Ansi vs Unicode API

Mon Nov 16 03:10:42 PST 2009

On Mon, 16 Nov 2009 12:36:30 +0300, Walter Bright  
<newshound1 at digitalmars.com> wrote:

> Denis Koroskin wrote:
>> I'd like to raise 2 issues for a discussion.
>>  First, Phobos makes calls to different functions, based on the OS we  
>> are running on (e.g. CreateFileA vs. CreateFileW) and I wonder if it's  
>> *really* necessary, since Microsoft has a Unicode Layer for those  
>> Operating Systems.
>>  All an application needs to do to call W API on those OS'es is link  
>> with unicows.lib (which could be a part of Phobos). It does nothing on  
>> Win2k+ and only triggers on 9x OS family.
>>  A very good overview of it is written here:
>> http://msdn.microsoft.com/en-us/goglobal/bb688166.aspx
>
> The unicows doesn't do anything more than what Phobos does in attempting  
> to translate unicode into the local code page. All that using unicows  
> would do is cause confusion and installation problems as the user would  
> have to get a copy of unicows and install it. unicows doesn't exist on  
> default Windows 9x installations.
>
> There is simply no advantage to unicows.
>
>

End-users don't have to worry about it at all. They will just use W  
functions all the time and unicows will trigger and translate UTF16  
strings into ANSI strings automatically on those operating systems. The  
change would be transparent for them. There is also a redistributable  
version of unicows, so those users who want to deploy their software on  
Win9x could use it and don't force manual install of the .dll.

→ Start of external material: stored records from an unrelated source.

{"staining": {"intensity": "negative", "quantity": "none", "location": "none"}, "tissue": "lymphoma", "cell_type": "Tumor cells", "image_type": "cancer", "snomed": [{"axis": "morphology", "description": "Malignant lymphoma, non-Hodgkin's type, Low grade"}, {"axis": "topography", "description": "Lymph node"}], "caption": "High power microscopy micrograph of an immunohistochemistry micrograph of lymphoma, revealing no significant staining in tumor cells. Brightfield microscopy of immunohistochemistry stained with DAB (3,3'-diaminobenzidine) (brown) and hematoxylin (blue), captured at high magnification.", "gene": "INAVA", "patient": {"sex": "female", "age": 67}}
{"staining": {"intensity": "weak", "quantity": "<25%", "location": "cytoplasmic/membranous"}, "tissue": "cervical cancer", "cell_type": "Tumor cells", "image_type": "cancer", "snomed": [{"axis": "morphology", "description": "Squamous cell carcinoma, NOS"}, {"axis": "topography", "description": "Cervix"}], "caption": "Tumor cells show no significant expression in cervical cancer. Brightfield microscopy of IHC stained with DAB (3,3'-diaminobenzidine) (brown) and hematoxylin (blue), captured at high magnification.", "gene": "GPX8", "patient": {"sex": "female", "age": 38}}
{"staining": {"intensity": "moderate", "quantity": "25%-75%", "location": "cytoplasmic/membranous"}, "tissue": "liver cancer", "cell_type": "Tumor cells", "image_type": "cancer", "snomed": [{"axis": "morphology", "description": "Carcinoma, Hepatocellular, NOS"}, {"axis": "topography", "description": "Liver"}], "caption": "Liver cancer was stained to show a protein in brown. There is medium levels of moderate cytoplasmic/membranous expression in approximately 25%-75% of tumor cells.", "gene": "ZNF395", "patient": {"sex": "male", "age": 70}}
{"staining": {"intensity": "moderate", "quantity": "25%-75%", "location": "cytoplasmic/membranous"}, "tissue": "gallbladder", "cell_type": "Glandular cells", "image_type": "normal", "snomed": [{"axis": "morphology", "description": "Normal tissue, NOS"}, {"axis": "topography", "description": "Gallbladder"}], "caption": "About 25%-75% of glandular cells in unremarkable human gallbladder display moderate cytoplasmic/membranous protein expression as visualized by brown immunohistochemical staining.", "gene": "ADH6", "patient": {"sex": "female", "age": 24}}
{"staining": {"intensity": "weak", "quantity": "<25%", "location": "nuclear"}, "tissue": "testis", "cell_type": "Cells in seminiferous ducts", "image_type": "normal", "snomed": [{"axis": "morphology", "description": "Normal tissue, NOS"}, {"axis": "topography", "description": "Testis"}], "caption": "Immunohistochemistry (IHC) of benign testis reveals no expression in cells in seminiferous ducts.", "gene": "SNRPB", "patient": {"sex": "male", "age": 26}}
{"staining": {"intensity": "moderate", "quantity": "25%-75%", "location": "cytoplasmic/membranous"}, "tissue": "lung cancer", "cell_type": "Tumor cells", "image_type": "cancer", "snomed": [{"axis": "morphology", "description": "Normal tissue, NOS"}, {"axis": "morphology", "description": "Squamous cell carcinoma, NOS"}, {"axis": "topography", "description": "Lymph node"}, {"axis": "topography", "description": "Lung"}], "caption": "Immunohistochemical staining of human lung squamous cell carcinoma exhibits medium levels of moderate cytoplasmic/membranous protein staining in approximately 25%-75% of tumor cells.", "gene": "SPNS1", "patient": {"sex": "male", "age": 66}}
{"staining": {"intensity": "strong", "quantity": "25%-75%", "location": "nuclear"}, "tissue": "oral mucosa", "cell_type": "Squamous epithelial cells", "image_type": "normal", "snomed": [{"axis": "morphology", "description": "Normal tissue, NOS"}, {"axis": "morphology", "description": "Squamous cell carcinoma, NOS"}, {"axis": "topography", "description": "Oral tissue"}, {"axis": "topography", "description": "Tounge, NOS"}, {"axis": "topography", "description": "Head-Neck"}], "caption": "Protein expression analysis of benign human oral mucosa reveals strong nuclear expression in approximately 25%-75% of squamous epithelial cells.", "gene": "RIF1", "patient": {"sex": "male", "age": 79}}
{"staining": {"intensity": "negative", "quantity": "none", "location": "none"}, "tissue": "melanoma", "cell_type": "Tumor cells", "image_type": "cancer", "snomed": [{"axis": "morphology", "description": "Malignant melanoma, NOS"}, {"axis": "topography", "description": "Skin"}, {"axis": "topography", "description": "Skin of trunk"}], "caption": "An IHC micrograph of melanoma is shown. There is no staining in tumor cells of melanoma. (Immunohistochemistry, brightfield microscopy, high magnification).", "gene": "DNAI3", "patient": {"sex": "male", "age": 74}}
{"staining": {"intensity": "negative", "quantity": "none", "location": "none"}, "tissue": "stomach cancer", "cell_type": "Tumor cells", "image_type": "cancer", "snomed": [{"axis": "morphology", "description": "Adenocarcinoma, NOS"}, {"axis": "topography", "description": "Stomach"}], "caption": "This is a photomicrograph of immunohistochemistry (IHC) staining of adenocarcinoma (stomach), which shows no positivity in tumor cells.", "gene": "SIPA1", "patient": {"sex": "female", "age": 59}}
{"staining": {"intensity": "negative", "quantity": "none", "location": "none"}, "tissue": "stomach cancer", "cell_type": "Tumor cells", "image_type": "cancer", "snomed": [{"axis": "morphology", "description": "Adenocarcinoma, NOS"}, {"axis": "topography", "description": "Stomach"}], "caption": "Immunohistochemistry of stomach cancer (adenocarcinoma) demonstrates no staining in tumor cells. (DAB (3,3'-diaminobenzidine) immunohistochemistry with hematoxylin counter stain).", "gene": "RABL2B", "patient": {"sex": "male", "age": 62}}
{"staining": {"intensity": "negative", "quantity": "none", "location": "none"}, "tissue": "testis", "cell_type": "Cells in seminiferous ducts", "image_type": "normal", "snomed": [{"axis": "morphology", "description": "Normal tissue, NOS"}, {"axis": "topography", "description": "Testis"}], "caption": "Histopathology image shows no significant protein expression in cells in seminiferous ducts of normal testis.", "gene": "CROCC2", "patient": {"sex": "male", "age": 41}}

I was about to propose a drop of Win9x support initially, but thought it  
might get hostile reception...

>> Second, "A" API accepts ansi strings as parameters, not UTF-8 strings.  
>> I think this should be reflected in the function signatures, since D  
>> encourages distinguishing between UTF-8 and ANSI strings and not store  
>> the latter as char[].
>>  LPCSTR currently resolves to char*/const(char)*, but it could be  
>> better for it to be an alias to ubyte*/const(ubyte)* so that user  
>> couldn't pass unicode string to an API that doesn't expect one. The  
>> same is applicable to other APIs, too, for example, how does C stdlib  
>> co-operate with Unicode? I.e. is core.stdc.stdio.fopen() unicode-aware?
>
> Calling C functions means one needs to pass them what the host C system  
> expects. C itself doesn't define what character set char* is. If you use  
> the Phobos functions, those are required to work with unicode.

Since char*/char[] denotes a sequence of Unicode characters in D, I see no  
reason for the API that works with ANSI characters to accept it. For  
example, there is a std.windows.charset.toMBSz() function that returns an  
ANSI variant of a Unicode string. I think it might be preferred for it to  
return ubyte sequence instead of char sequence.

Ideally, I'd like to see all the function that aren't guarantied to work  
with UTF-8 strings to accept ubyte*/ubyte[] instead.